__PASSAGE TO READ__:
● ● ● ●

The finale of our appetizer ordeal was a seasonal special (Thursdays and Fridays) of boiled crawfish. I could pontificate about it for pages. Numero uno, the boil sucks. I don’t even want to guess what’s in there; it’s unspeakable. The boil, not the crawfish, is the secret of boiled crawfish, and bringing a bottle of Crystal hot sauce to the table is too late! The Crystal should go in the boil. At Frankie and Johnny’s in NOLA, they buy it in bottles big enough to fill a Hummer’s tank. Numero dos: They overcooked it to mush, or left it in the hot water until somebody ordered it. We couldn’t “suck the heads” because the stuff in the heads was black and desiccated. Worse yet, overboiled crawfish is hard to peel because you can’t just crisply snap the soggy backs to start the thin belly-shell opening — you gotta peel ’em slowly with your fingernails like ignorant Yankees.

After a happy, healthy interlude of free dinner salads, we moved on to the main course. (I suspect that the salad entrées are probably a good, fairly healthy way to go here, topped with your choice of fried chicken, eggplant, crawfish, etc.)

Many of the entrées are “combos” that give you more tastes for your bucks — bad tastes. Whatever you do, don’t order the unholy “Holy Trinity” of south Louisiana’s three top dishes, all brutally abused. It’s got gumbo — served not in a bowl or cup but splattered on the plate. It’s a decent gumbo, with a dark brown, smoky roux base, a good flavor, loads of andouille and chicken (and also, weirdly, pork meat). The jambalaya was an evil joke, a mound of dried-out brown-colored rice, no fixin’s except the goodies from the gumbo. (I’d tried a “little taste” of the jambalaya seven years ago, and it was bad then too.) The recipe (the menu proudly announces) comes from the Court of Two Sisters, a once-renowned French Quarter tourist trap that locals have shunned for at least 30 years. (Somebody send the Chateau’s chef to Magnolias in Encanto for a jambalaya refresher course!) The crawfish étouffée is from an “award-winning recipe in Breaux Bridge.” What award — the booby prize? It’s nothing like what I tasted at Pat’s in nearby Henderson, crawfish capital of the planet. Even the color is wrong (greenish, not pinkish), and it’s nothing at all like the heavier, more tomatoey rendition my friends Marc and Ann Savoy cooked up when I visited them in Eunice. Blindfolded, I’d never guess its identity. “The only thing I can stand to eat on this plate is the gumbo,” said the Lynnester, and we all agreed with her.

Another combo called “Oh, My, You Got Crabs!” pairs a crab cake with a fried soft-shell. The cake is tall, thick, heavily battered, and loaded with filler — Marty thought it might be cornmeal. The buster crab tasted of nothing but its surrounding batter. Along with a mustard remoulade sauce, there’s an all-starch veggie array: sugar-glazed potato cubes, yam fingers, and some kind of corn sludge trying to be a pudding.

● ● ● ●

__SOURCE MATERIAL__:
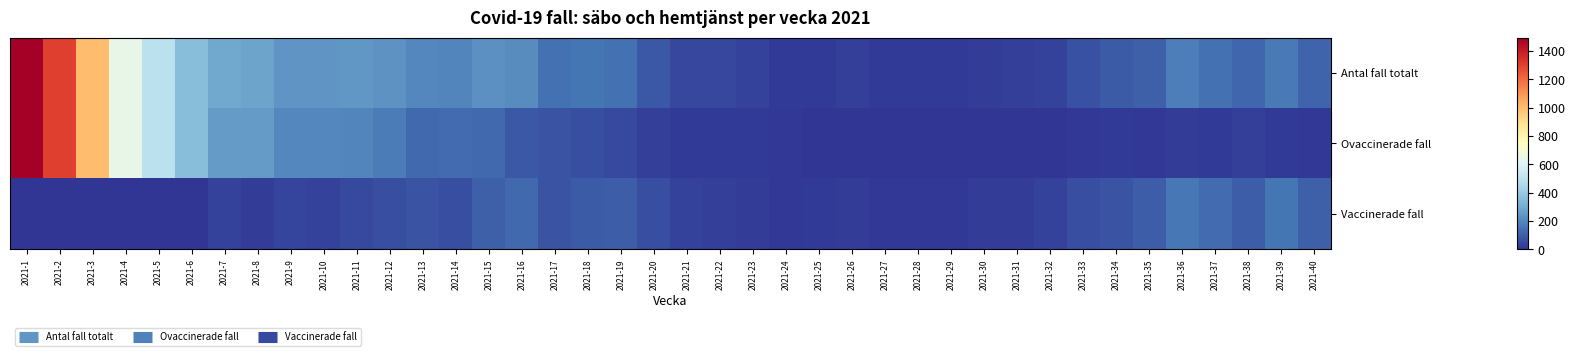

Rank the series by their maximum value, from highest to lowest.

Antal fall totalt, Ovaccinerade fall, Vaccinerade fall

● ● ● ●

__APPLY WHAT YOU READ__:
a - Answer these questions using the restaurant review:
(i) On which days is the boiled crawfish special offered?
(ii) According to the menu, which establishment supplied the jambalaya recipe?
(iii) What did Marty think the filler in the crab cake might be?
b - Write the next paragraph of the restaurant review, picking up after its final sentence.
The data above has no connection to the restaurant review.

__NUMBERED ANSWERS__:
a -
(i) Thursdays and Fridays
(ii) The Court of Two Sisters
(iii) Cornmeal

b -
The same starches came with “Fire in the Hole,” blackened catfish with tasso and andouille cream sauce (the sauce motivating my order). The menu warns you, “You best have a (sic) ice-cold Dixie beer close by.” It’s a lie — no need to get yourself Dixie-fried at this spice level. Like the scallops, this must have been inspired by Paul Prudhomme, long ago — red-hot seasonings coating fish rapidly cooked in a red-hot cast-iron skillet — but since then Orleans’ kitchen has forgotten how to blacken. Instead, you get mushy, mediocre-quality fish mild enough for a Midwestern grade-schooler and a nothin’ special sauce.

Our best entrée was pork chops Bienville, basically pasta Bienville (angel hair in seafood cream sauce) with added pork chop (which proved tender). Again, I was flung back to happy memories of friends: chef Stanley Jackson had been working in an Oakland Creole restaurant (owned by Rudy Lombard, a civil rights–era Louisiana hero) when Popeye’s lured him home with an executive chef gig to help them expand their side-dish menu. His version of Pasta Bienville was fiery with black, white, and red pepper. At Chateau Orleans it’s mild, soothing, and amiable. The pasta is a bit too soft, and I surely did miss the heat. But it’s easy eating.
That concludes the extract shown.